** Opening Document section block **

The race condition stemmed from the way the DayPageJob instances were scheduled and how they interacted with the Kino Krakow website's session management. The short stagger delay between jobs, combined with the shared session state, led to jobs overwriting each other's day selection. This meant that instead of scraping data for all 7 days, the scraper was often only collecting data for a single day.

Current scheduling (sync_job.ex:157):

delay_seconds = day_offset * Config.rate_limit()  # 2 seconds

Actual timeline:

T=0s:  Day 0 starts → POST /settings/set_day/0
T=1s:  Day 0 POST completes
T=2s:  Day 1 starts → POST /settings/set_day/1 ⚠️
T=3s:  Day 0 sleep ends → GET (but session now set to day=1!)
       Day 1 POST completes
T=4s:  Day 2 starts → POST /settings/set_day/2 ⚠️
       Day 1 sleep ends → GET (but session now set to day=2!)
T=6s:  Day 2 sleep ends → GET
       Day 3 starts → POST /settings/set_day/3 ⚠️

Root Cause: Shared Session State and Overlapping Execution

The root cause of the race condition can be broken down into several key factors:

  1. Shared session state: All 7 DayPageJob instances were using the same cookies, meaning they were sharing the same session with the Kino Krakow website.
  2. Server-side day selection: The Kino Krakow website used a POST request to /settings/set_day/{day} to modify the server session, effectively setting the day for which showtimes would be retrieved.
  3. Overlapping execution: The DayPageJob instances were running in parallel with a stagger delay of only 2 seconds, leading to significant overlap in their execution.
  4. Job execution time: Each DayPageJob took approximately 6 seconds to complete, including the POST request, sleep time, and GET request.

Result: Jobs overwrite each other's day selection, causing all jobs to get the same or overlapping day data.

Why This Matters: Impact on Data Completeness

The race condition had a significant impact on the completeness of the scraped data. Instead of providing showtimes for all 7 days of the week, the scraper was often only returning data for a single day, severely limiting its usefulness.

  • ❌ Users only see showtimes for 1 day (likely today)
  • ❌ Missing 6/7ths of available movie showtimes
  • ❌ Freshness checker might incorrectly skip valid future showtimes
  • ❌ Incomplete event calendar for Krakow users

✅ Recommended Solution: Sequential Scheduling

To resolve the race condition, a simple yet effective solution was implemented: sequential scheduling. This involved increasing the stagger delay between the DayPageJob instances, ensuring that each job had enough time to complete before the next one started. This eliminated the overlap in execution and prevented jobs from interfering with each other's session state.

Fix: Increase Stagger Delay

The fix involved modifying a single line of code in the sync_job.ex file. By increasing the stagger delay, we ensured that each DayPageJob had enough time to complete before the next one started, effectively eliminating the race condition.

** Closing Document section block **
** Opening Dataset excerpt block **

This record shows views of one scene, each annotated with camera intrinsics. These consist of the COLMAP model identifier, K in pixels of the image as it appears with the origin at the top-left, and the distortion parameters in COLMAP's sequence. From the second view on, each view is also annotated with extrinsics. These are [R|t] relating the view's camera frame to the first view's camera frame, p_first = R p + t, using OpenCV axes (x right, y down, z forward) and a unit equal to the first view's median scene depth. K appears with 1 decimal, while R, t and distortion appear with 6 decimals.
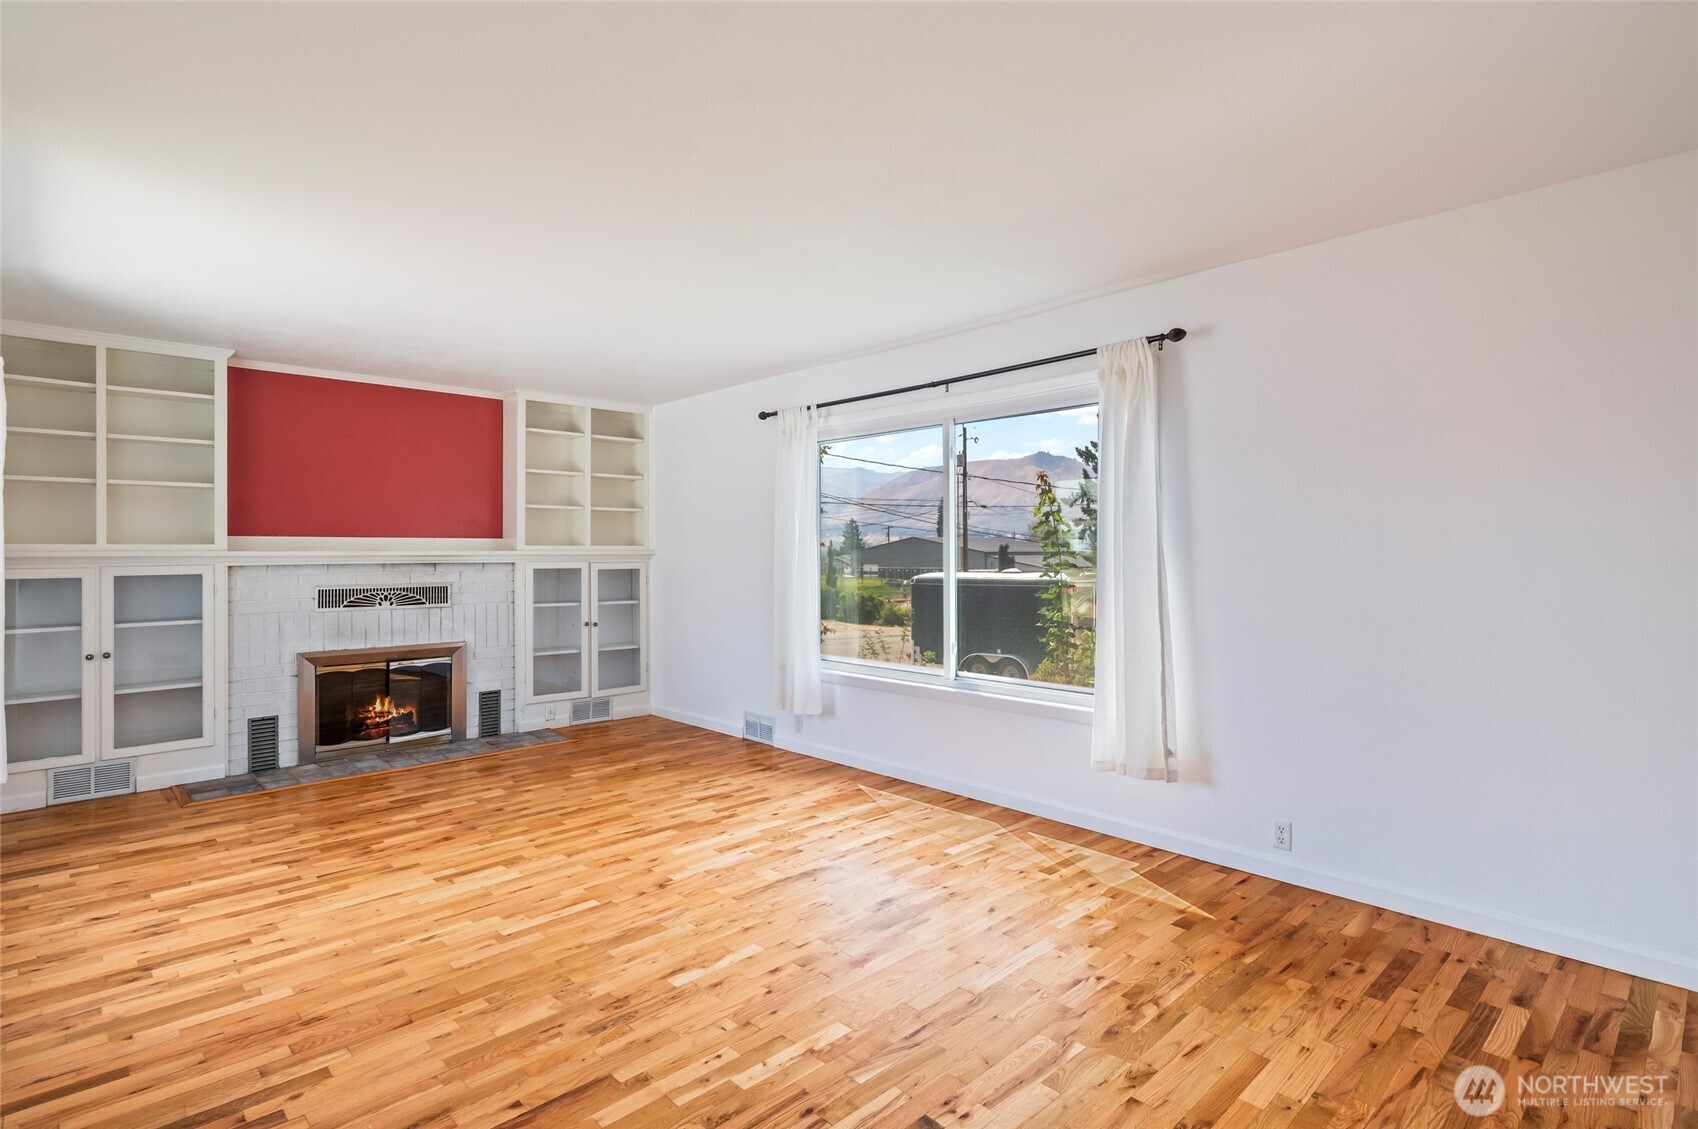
lens RADIAL K [[834.1, 0, 850.1], [0, 834.1, 560.4], [0, 0, 1]] dist [0.006243, 0.001731]
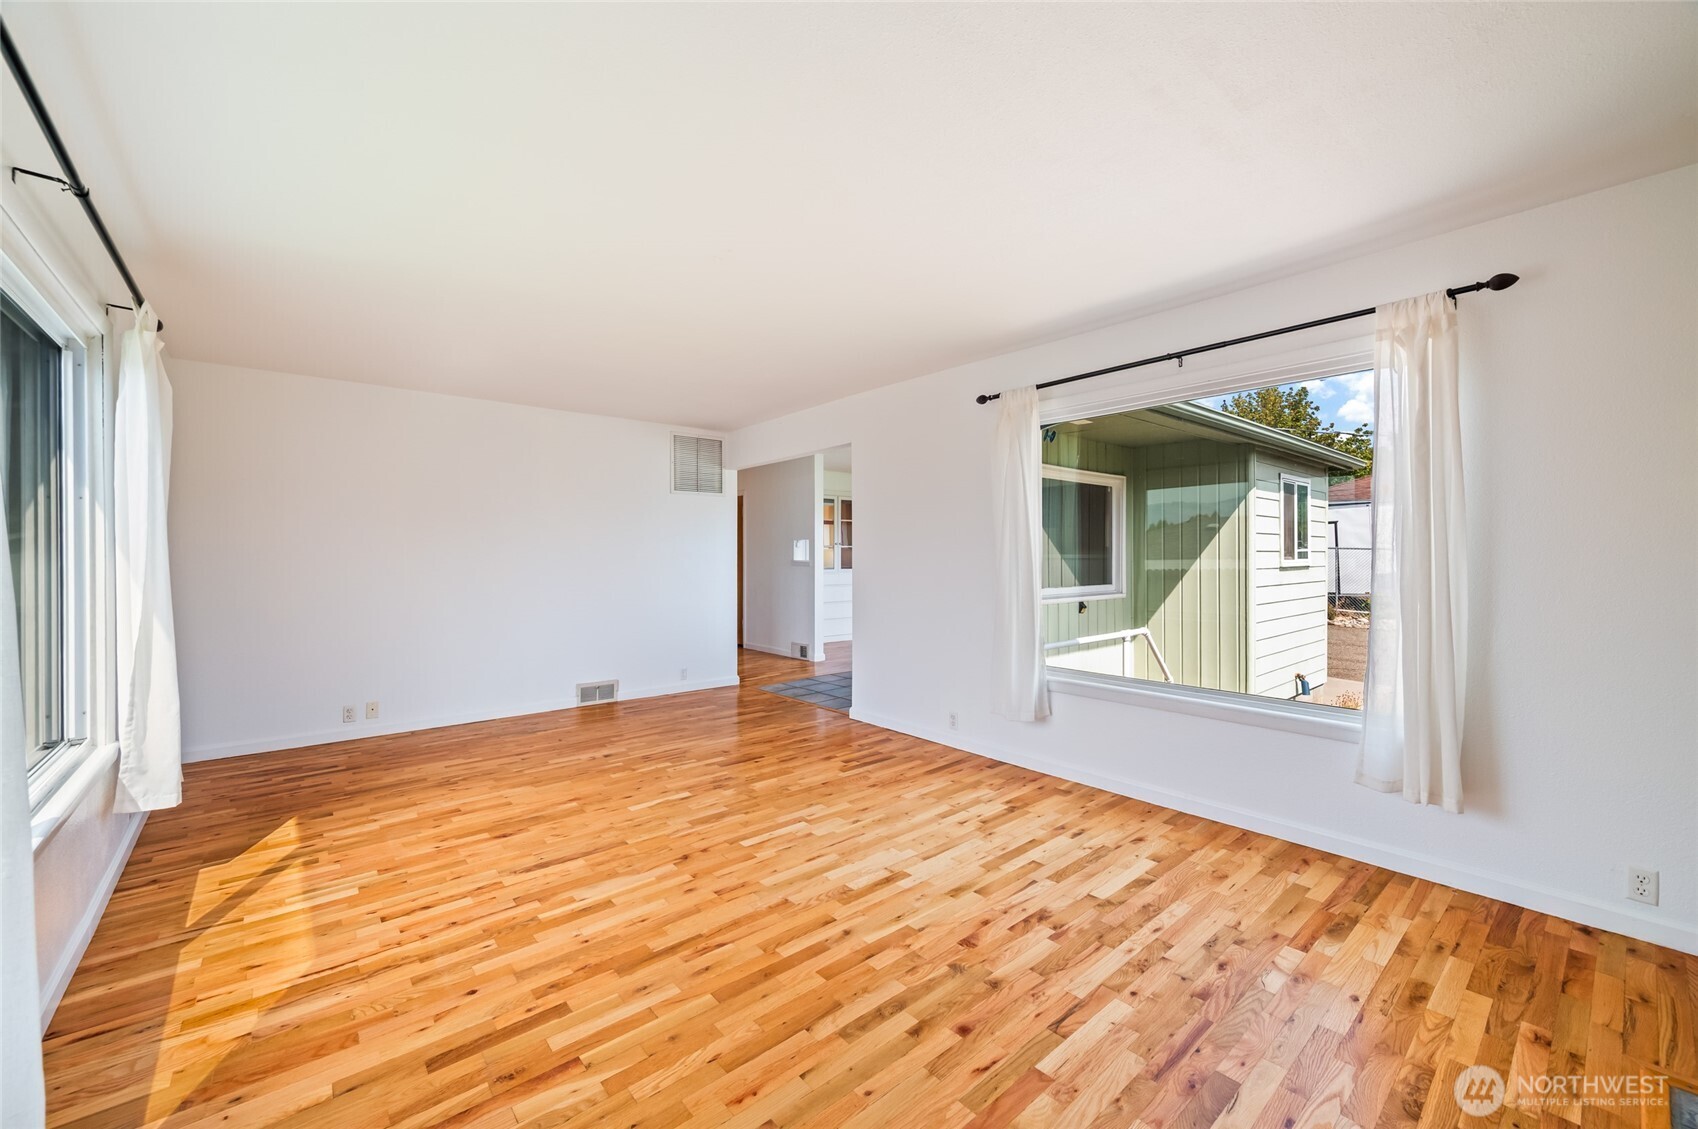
lens RADIAL K [[679.1, 0, 848.6], [0, 679.1, 553.0], [0, 0, 1]] dist [-0.002866, 0.001483]
pose [[-0.998409, 0.007153, 0.055934, -0.461794], [0.007666, 0.999930, 0.008959, -0.006843], [-0.055867, 0.009374, -0.998394, 1.761631]]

** Closing Dataset excerpt block **

= What to work on =
Carry on the write-up on the Kino Krakow scraper race condition, starting after its last sentence. The listing comes from a source unrelated to the write-up on the Kino Krakow scraper race condition.

= Response area =
Change (sync_job.ex:157):

# Before (BROKEN - race condition):
delay_seconds = day_offset * Config.rate_limit()  # 2 seconds

# After (FIXED - sequential execution):
delay_seconds = day_offset * 10  # 10 seconds

Why 10 Seconds? A Matter of Timing

The 10-second delay was chosen based on the estimated execution time of each DayPageJob. This included the time taken for the POST request, the rate limit sleep, the GET request, and a buffer for processing. By ensuring a sufficient delay, we minimized the risk of jobs overlapping and overwriting each other's session state.

Each DayPageJob needs:

  • POST request: ~1-2 seconds
  • Rate limit sleep: 2 seconds (in code)
  • GET request: ~1-2 seconds
  • Processing buffer: ~3-4 seconds
  • Total: ~9-10 seconds

Expected Timeline (Fixed): A Smoother Process

With the increased stagger delay, the execution timeline of the DayPageJob instances looked much smoother. Each job had enough time to complete before the next one started, ensuring that the session state was correctly maintained.

T=0s:   Day 0 starts
T=6s:   Day 0 completes
T=10s:  Day 1 starts
T=16s:  Day 1 completes
T=20s:  Day 2 starts
...
T=60s:  Day 6 starts
T=66s:  Day 6 completes

Total scraping time: ~70 seconds (vs current broken ~14 seconds)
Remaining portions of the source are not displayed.